The high level of activity in technology generally, and the reasons for it – convergence of technologies, elevated valuations in public & private markets, resource scarcity – are clear from the headlines.

Looking at the smart home segment specifically we think three important themes emerge from activity so far:

  • Devices are king
    Both acquisition and investment activity is focused on devices – things that do something, like a thermostat or camera – rather than platforms, such as home automation network ‘hubs’.  A significant number of companies that have set about building entire smart home ecosystems – including suites of devices, hubs, and cloud operating platforms.  These may yet attract strategic acquirers seeking a fully developed platform to enter the market.  However this trend could be an early sign that in a market of increasingly interoperable devices value may be driven by clear category leadership rather than waterfront-coverage.
  • Standards still to play for
    Deals completed this year span the full range of smart home protocols – WiFi, Z-Wave, ZigBee, and more.  No standard has emerged as clearly dominant in either the consumer market or M&A activity.  Whilst several platforms have adopted a standard-agnostic stance by supporting several protocols, in our view the inherent inefficiency of supporting parallel, incompatible devices in the same networks still favours eventual standards convergence.
  • OEMs activity muted
    Makers of existing home devices or systems – OEMs – are notable by their rarity.  Whilst Samsung clearly saw value in acquiring a suite of capabilities in SmartThings, other OEMs are either opting to develop their capabilities internally or have yet to make their move.

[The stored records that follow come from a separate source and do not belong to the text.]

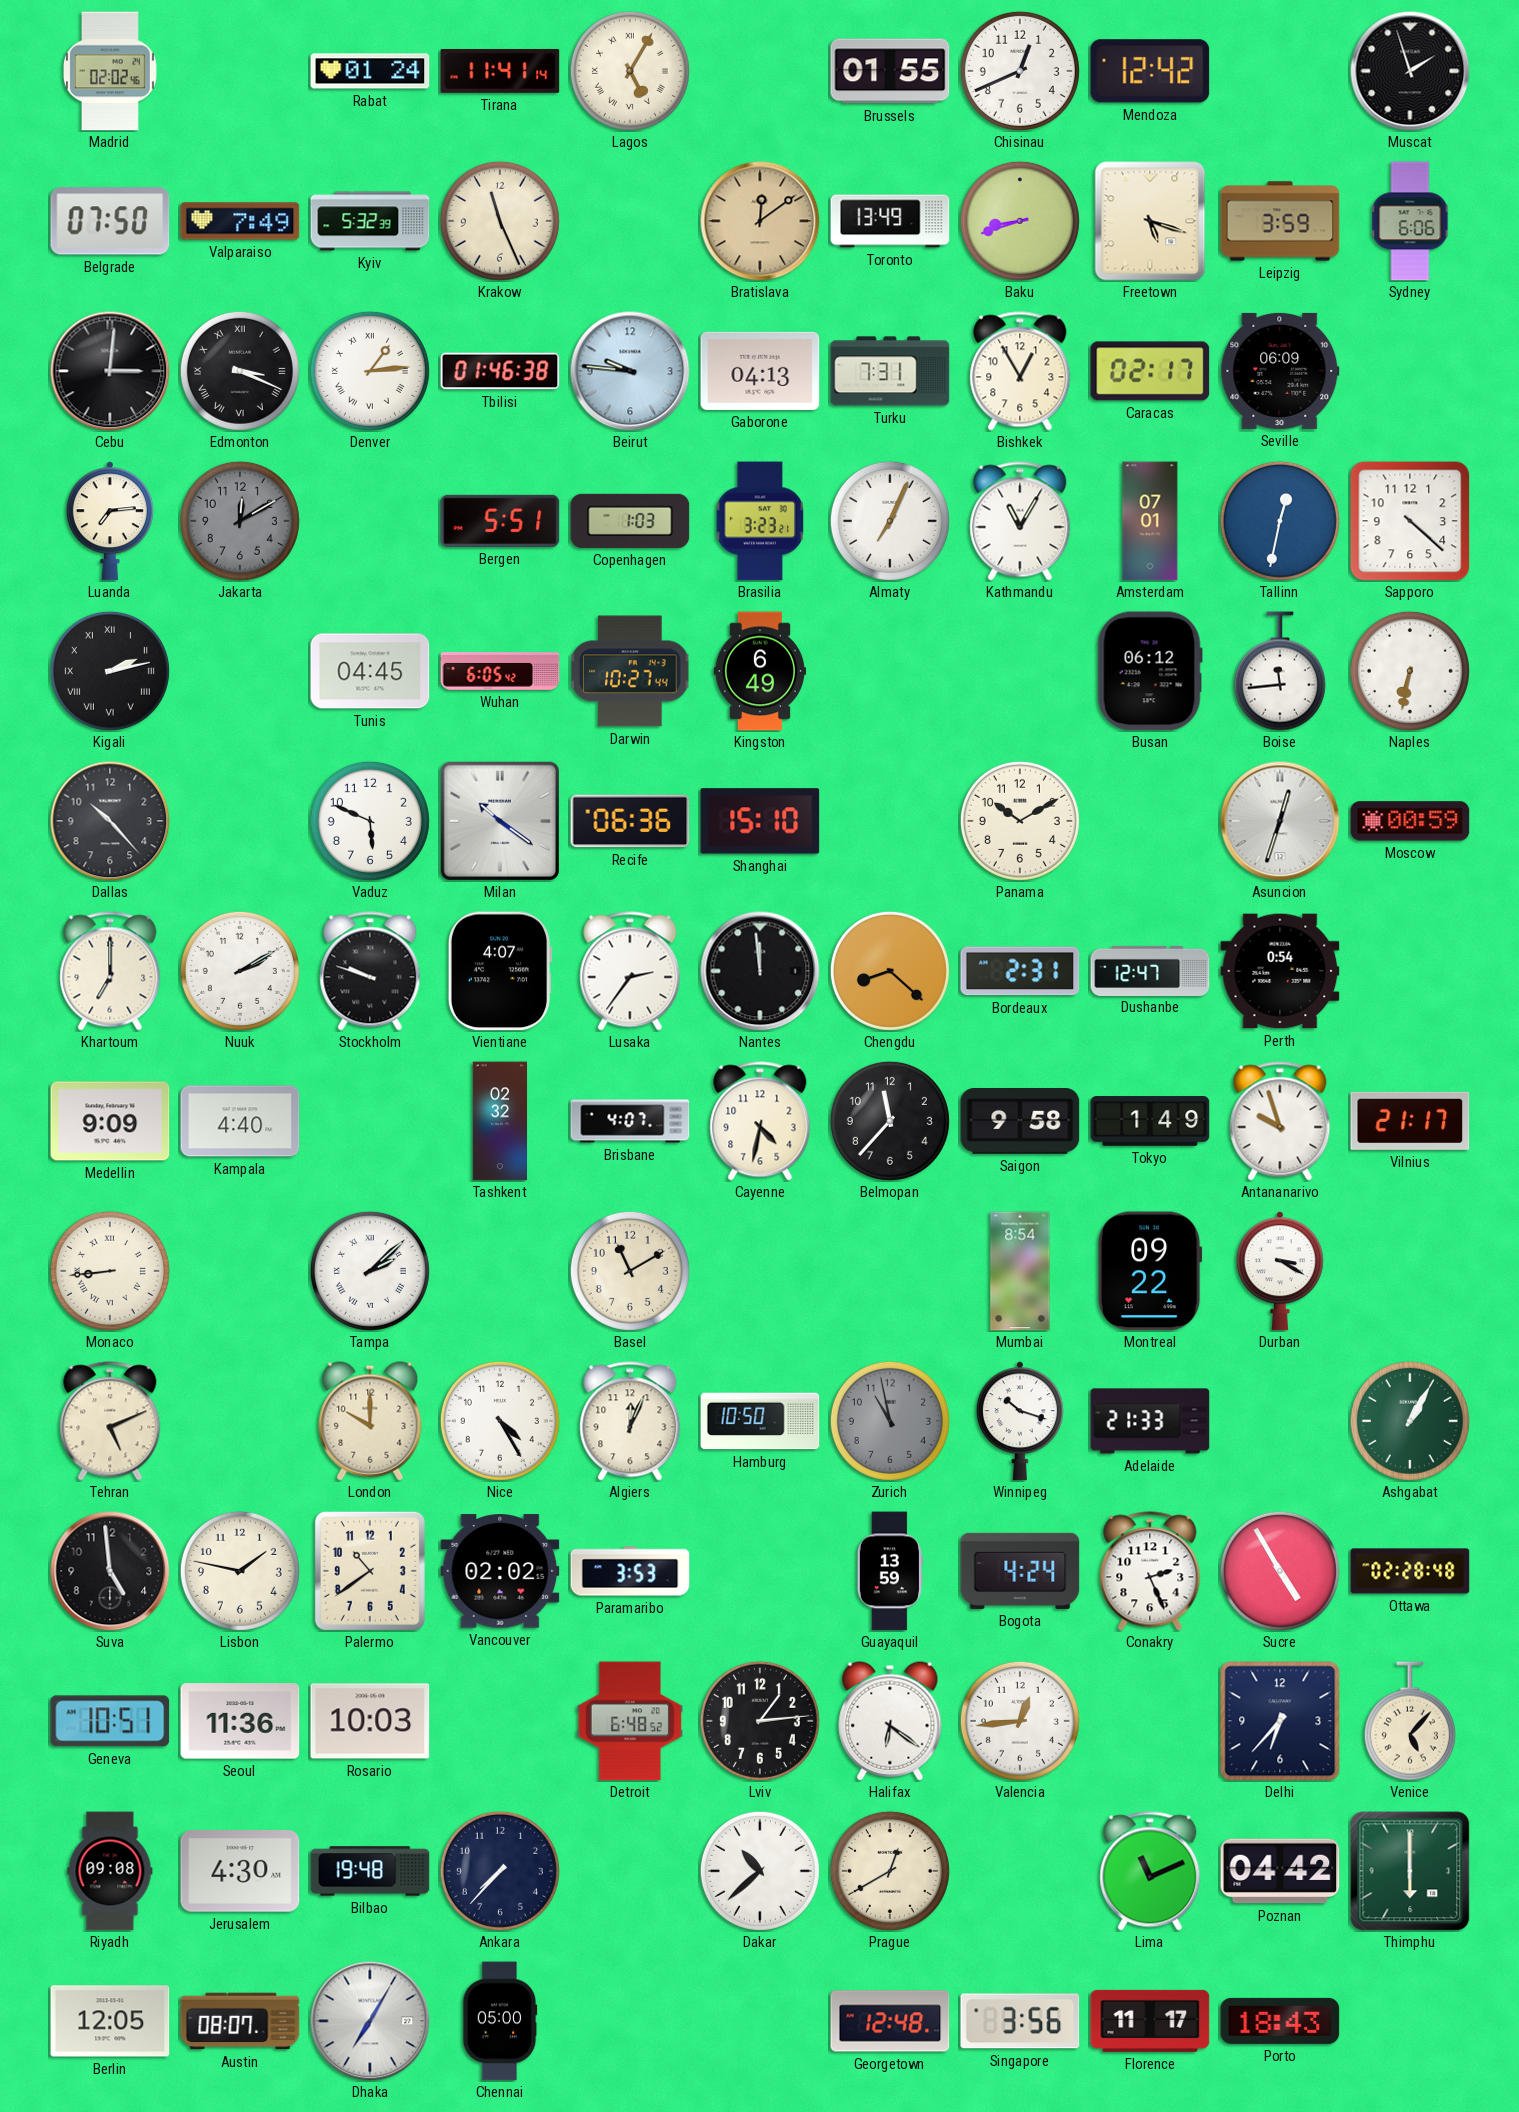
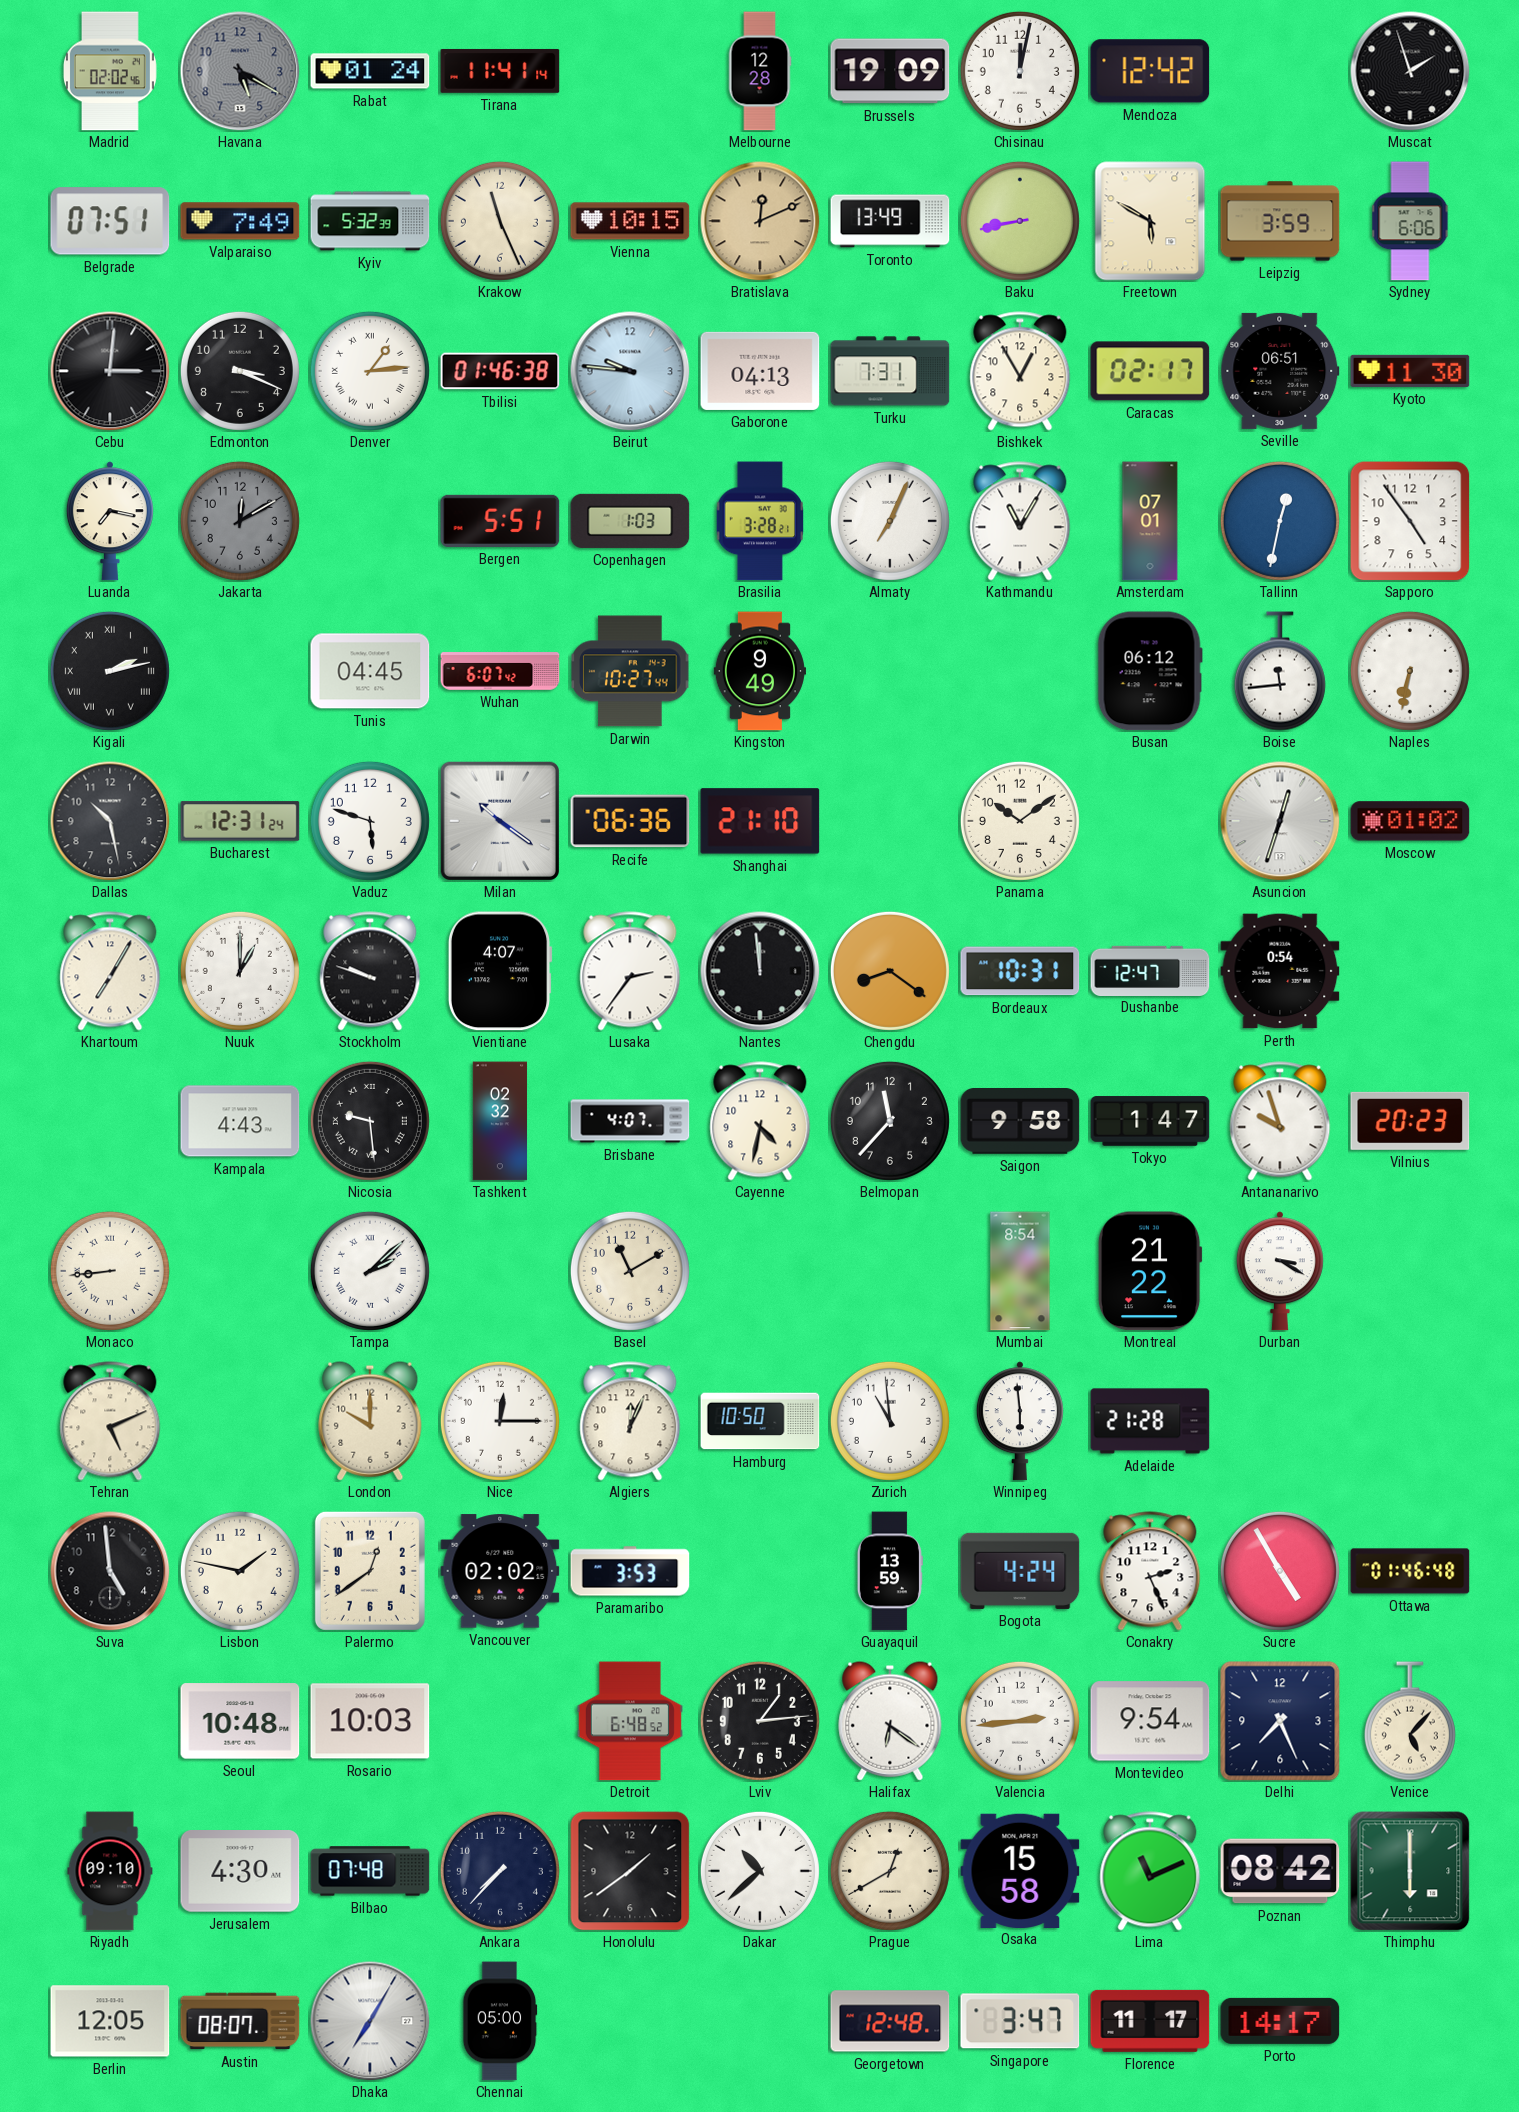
Havana: none -> 5:20
Lagos: 5:05 -> none
Melbourne: none -> 12:28
Brussels: 01:55 -> 19:09
Chisinau: 12:41 -> 12:02
Belgrade: 07:50 -> 07:51
Vienna: none -> 10:15
Bratislava: 12:09 -> 12:11
Baku: 8:42 -> 8:43
Freetown: 5:18 -> 5:50
Edmonton numerals: Roman -> Arabic
Seville: 06:09 -> 06:51
Kyoto: none -> 11:30
Luanda: 7:14 -> 7:17
Brasilia: 3:23 -> 3:28
Sapporo: 4:22 -> 4:54
Wuhan: 6:05 -> 6:07
Kingston: 6:49 -> 9:49
Dallas: 10:23 -> 10:28
Bucharest: none -> 12:31
Vaduz: 5:49 -> 5:48
Shanghai: 15:10 -> 21:10
Panama: 10:10 -> 10:09
Moscow: 00:59 -> 01:02
Khartoum: 7:00 -> 7:05
Nuuk: 2:10 -> 1:00
Chengdu: 8:22 -> 8:21
Bordeaux: 2:31 -> 10:31
Medellin: 9:09 -> none
Kampala: 4:40 -> 4:43
Nicosia: none -> 9:29
Tokyo: 1:49 -> 1:47
Vilnius: 21:17 -> 20:23
Montreal: 09:22 -> 21:22
Nice: 4:25 -> 12:15
Zurich: 10:58 -> 10:59
Zurich dial: grey -> white
Winnipeg: 10:18 -> 5:59
Adelaide: 21:33 -> 21:28
Ashgabat: 1:05 -> none
Palermo: 10:39 -> 12:39
Ottawa: 02:28 -> 01:46
Geneva: 10:51 -> none
Seoul: 11:36 -> 10:48
Valencia: 12:44 -> 2:44
Montevideo: none -> 9:54
Delhi: 6:37 -> 7:26
Riyadh: 09:08 -> 09:10
Bilbao: 19:48 -> 07:48
Honolulu: none -> 1:39
Osaka: none -> 15:58
Poznan: 04:42 -> 08:42
Singapore: 3:56 -> 3:47
Porto: 18:43 -> 14:17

As penetration of Smart Home devices continues to rise, revenues grow and an increasing proportion of companies become significantly profitable and cash generative, we would expect M&A activity to continue, with a number of important changes in emphasis:

  • More horizontal transactions
    Activity so far has been polarised between larger buy-outs by strategic acquirers, usually using an acquisition to enter a new market, and smaller venture or development capital investments.  Deals between peers in the industry have been rare.  As the home automation industry matures, winners will emerge, become financially stronger, and we would expect to see a number of horizontal deals.
  • Attrition through standardisation
    As protocols converge to a smaller number of de facto standards, a number of system and device makers will either exit the market or be acquired in distress.  This consolidation will present opportunity for the winners from standardisation, but may lead to losses for investors in businesses caught on the wrong side of standards convergence.
  • Rise of the OEM
    Whether through direct M&A or indirectly through their strategies in the consumer market, established OEMs will play a significant role in shaping activity in the smart home industry.  As uptake of home automation networks increases and consumers come to expect smart home functionality to be integrated as a matter of course into a wide range of devices, OEMs will not have the option to wait-and-see.